SOURCE TEXT
— begin —

Keyword Cheese, Lamb, Meat, Mushrooms

And now for the details…

Double digits in the quarantine challenge! I am now at day 10 of 14 of the daily recipe challenge.

Today’s recipe was brought to you by the same friends who I cooked yesterday’s meal with. They added a few “mystery ingredients” to the groceries they delivered to the house. One of those ingredients were portobello mushrooms. I happened to have some ground lamb in the freezer, and I thought that a Merguez flavoured stuffing for portobello mushrooms would be an awfully delicious option!

Let’s get to cooking.

Start by preheating your oven to 425ºF/220ºC.

Next, we move on to mixing the spices. I had whole fennel seeds, so I needed to grind them down. I used a mortar and pestle, and ground them until they were almost a powder. Mix this powder with the rest of the spices, salt, and pepper, until they are mixed together thoroughly.

Next, we will get the mushroom caps ready to go. Wash the outsides of the caps, and remove the stem, if there is one. Brush to outside of the cap with olive oil. We do this to help prevent the mushroom from drying out too much when they are baking. Lay the mushroom caps onto a small baking sheet, lined with parchment paper.

— end —

EXTRACTED MATERIAL
— begin —

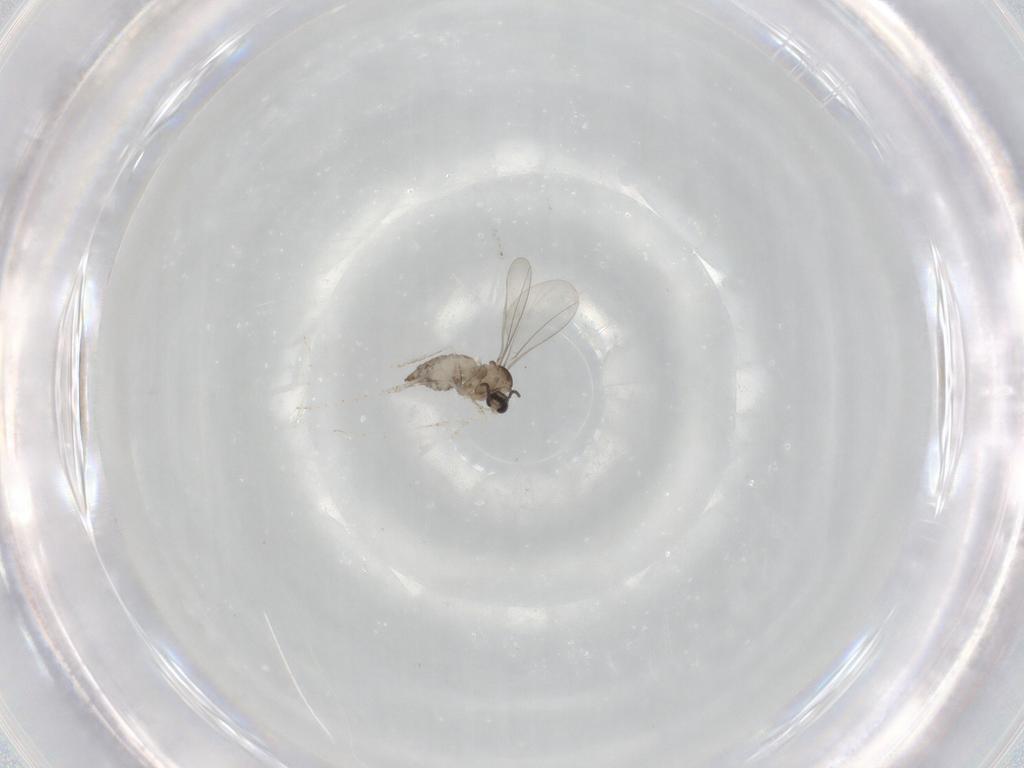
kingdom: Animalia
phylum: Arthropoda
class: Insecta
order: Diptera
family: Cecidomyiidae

— end —
— begin —

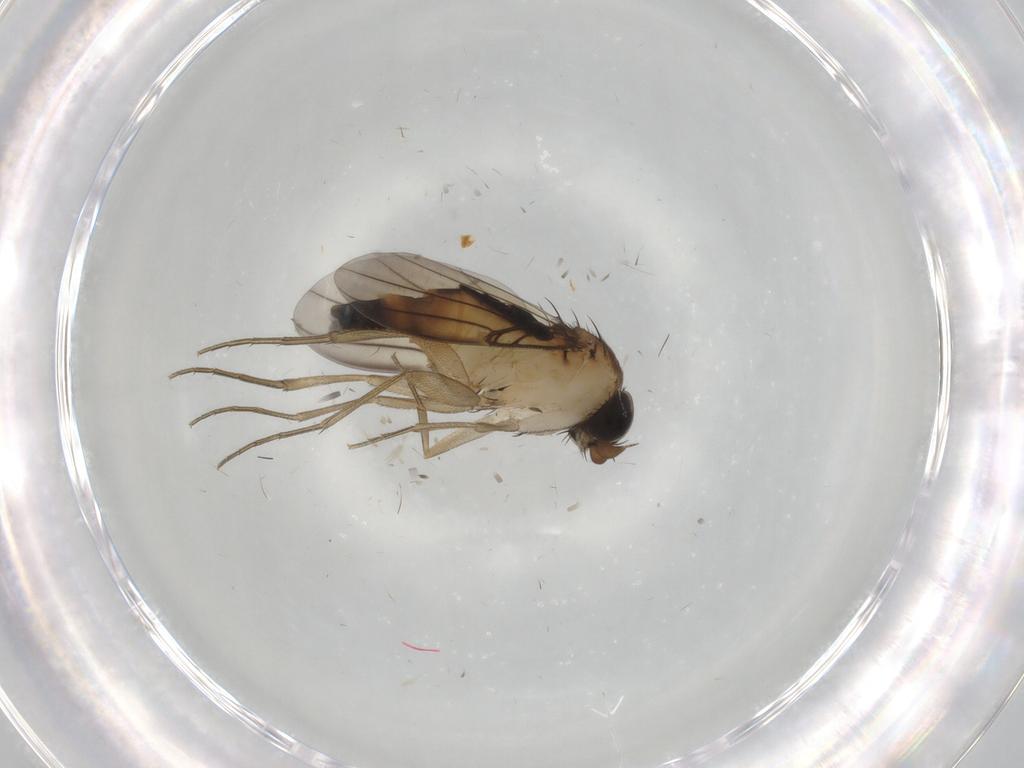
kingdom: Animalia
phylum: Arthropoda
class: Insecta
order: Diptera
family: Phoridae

— end —

COMPLETE THE FOLLOWING
(a) List every keyword given at the top of the recipe text.
(b) Echo the recipe text between "Keyword Cheese, Lamb, Meat, Mushrooms" and "awfully delicious option!", inclusive.
(c) Summarize the recipe text in two sentences.

TASK RESULTS
(a) Cheese, Lamb, Meat, Mushrooms

(b)
Keyword Cheese, Lamb, Meat, Mushrooms

And now for the details…

Double digits in the quarantine challenge! I am now at day 10 of 14 of the daily recipe challenge.

Today’s recipe was brought to you by the same friends who I cooked yesterday’s meal with. They added a few “mystery ingredients” to the groceries they delivered to the house. One of those ingredients were portobello mushrooms. I happened to have some ground lamb in the freezer, and I thought that a Merguez flavoured stuffing for portobello mushrooms would be an awfully delicious option!

(c) On day 10 of a 14-day daily recipe challenge during quarantine, the writer used portobello mushrooms delivered by friends and ground lamb from the freezer to make Merguez-flavored stuffed mushrooms. The steps shown are preheating the oven to 425ºF/220ºC, grinding fennel seeds and mixing them with the rest of the spices, salt, and pepper, and then washing, stemming, and oiling the mushroom caps before laying them on a parchment-lined baking sheet.